§ Page text:

· · · · ·

This Christmas, the Flaming Lips and Yoko Ono release a 7” featuring two cover songs. The A-side is “Happy Christmas (War Is Over),” a version of the 1972 Christmas classic by John & Yoko/Plastic Ono Band, and the B-side is “Atlas Eets Christmas,” from the Flaming Lips’ limited-edition 2007 Christmas album, released under the pseudonym Imagene Peise.
The artwork for the single is virtually identical to the advertising campaign undertaken by Yoko and John Lennon during their famous 1969 Bed-In protest, except with “Yoko Ono and the Flaming Lips” in place of “John & Yoko.” It begins with Wayne Coyne’s most Lennon-invoking multi-tracked vocal, as glucose-sweet synths and swirling organs build towards atmospheric peaks over a marching beat. However, while it is immediately evocative of the Flaming Lips’ house style, the most prominent and compelling feature of the song is Yoko’s voice, riding above everything with her refrain:
War is over, if you want it. War is over now.
I don’t believe this version of “Happy Christmas (War Is Over)” is meant to live up to its original. It’s not a reboot, nor could it be a revival, considering that the original is still prominent on so many Christmas playlists, and scores of artists, from Sarah McLachlan to the cast of Glee, have covered it. Yoko’s choice to revisit her own song feels like a continuation, as well as simply exercising a creative instinct. In dueting with Wayne Coyne, she removes any sense of exclusivity associated with the legend of John and Yoko. It’s as though the concept, rather than a particular sound recording, has always been the object of the original creation. Like a brain-scrambling riddle, the concept continues to grapple with the mind’s existing programming before impressing upon you, at its core, the utter truthfulness of its declaration. It continues to resonate with world events, and, sadly, has never lost its relevance in the forty-three years since it was released.
When I first heard that Yoko Ono was covering “Happy Christmas (War is Over),” I thought of MIA. On November 18th, as several US states announced their plans to close their borders to Syrian refugees, she tweeted, “The world I talked about ten years ago is still the same. that’s why it’s hard for me to say it again on a new LP. can u just play the old1.” Although she dropped Borders only a few days later, her tweet put in my mind a question about the futility of trying.

· · · · ·

§ Exercise material:
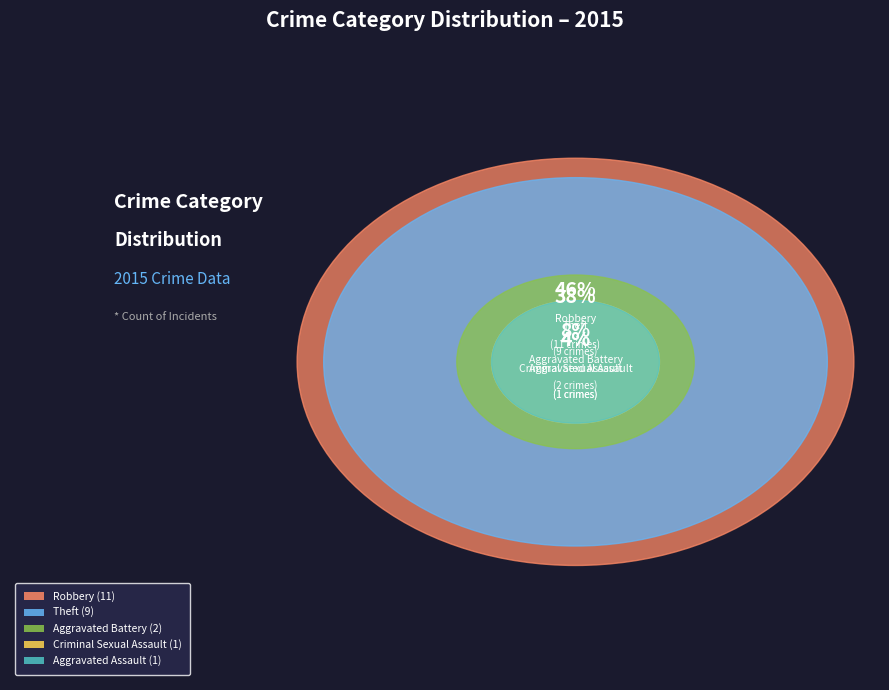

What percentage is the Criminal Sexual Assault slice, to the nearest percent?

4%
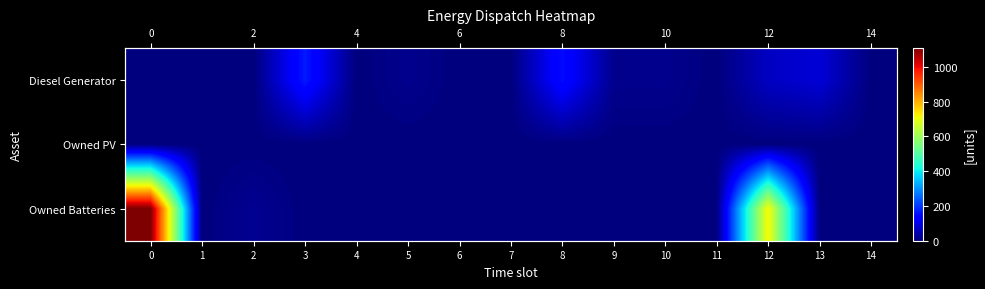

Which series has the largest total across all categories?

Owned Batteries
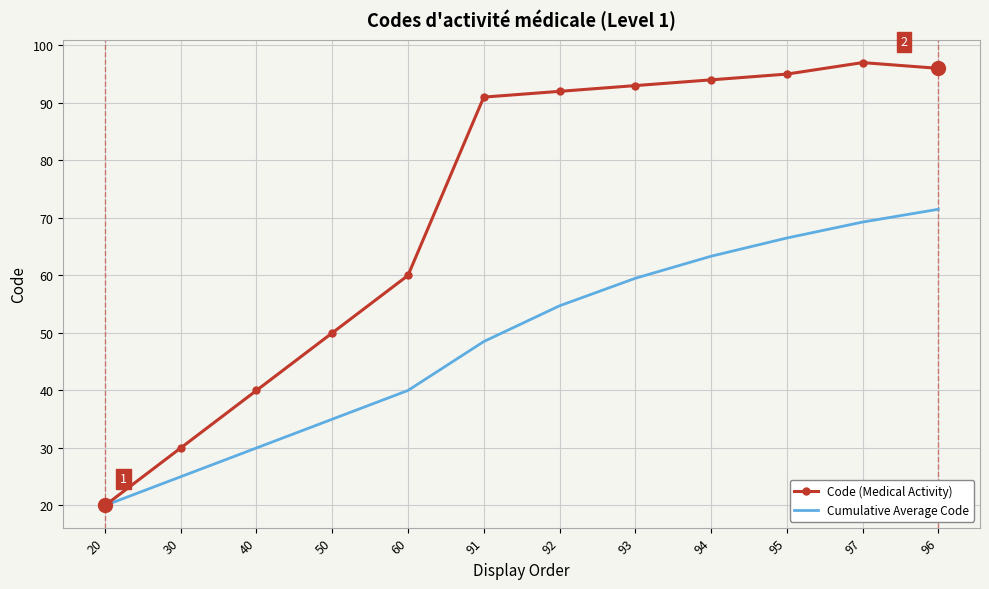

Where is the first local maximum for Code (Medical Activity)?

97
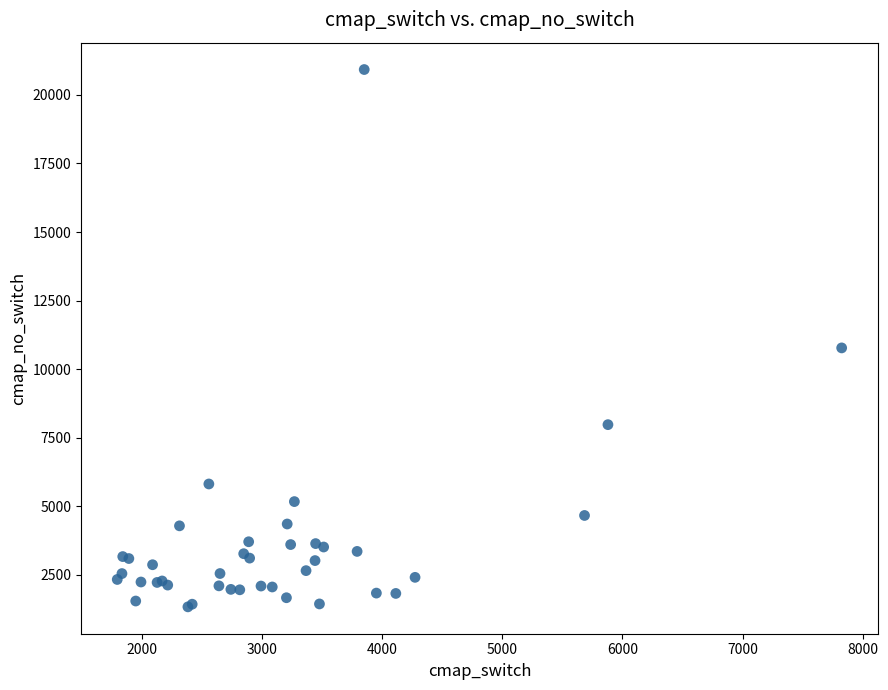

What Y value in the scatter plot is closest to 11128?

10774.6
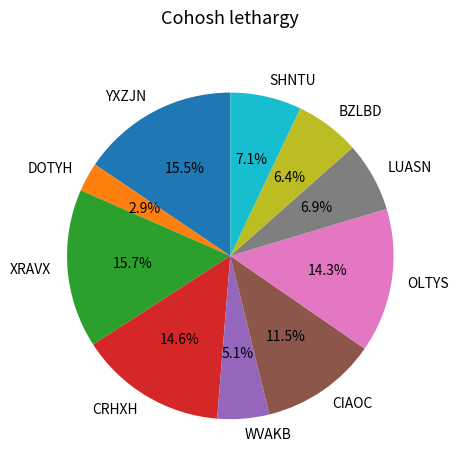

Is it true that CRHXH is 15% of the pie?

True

· · · · ·

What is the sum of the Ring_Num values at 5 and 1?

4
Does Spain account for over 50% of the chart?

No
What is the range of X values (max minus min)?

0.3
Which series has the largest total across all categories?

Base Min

· · · · ·

§ Exercise instructions:
a. According to the review of the Flaming Lips and Yoko Ono single, under what pseudonym did the Flaming Lips release their 2007 Christmas album?
b. Rewrite the chart rows, everything from the line containing "What percentage is" down to the line containing "What Y value", with "local maximum" changed to "local peak" and nothing else altered. Leave the pictures out.

§ Answers by task:
a. Imagene Peise

b.
What percentage is the Criminal Sexual Assault slice, to the nearest percent?

4%

Which series has the largest total across all categories?

Owned Batteries

Where is the first local peak for Code (Medical Activity)?

97

What Y value in the scatter plot is closest to 11128?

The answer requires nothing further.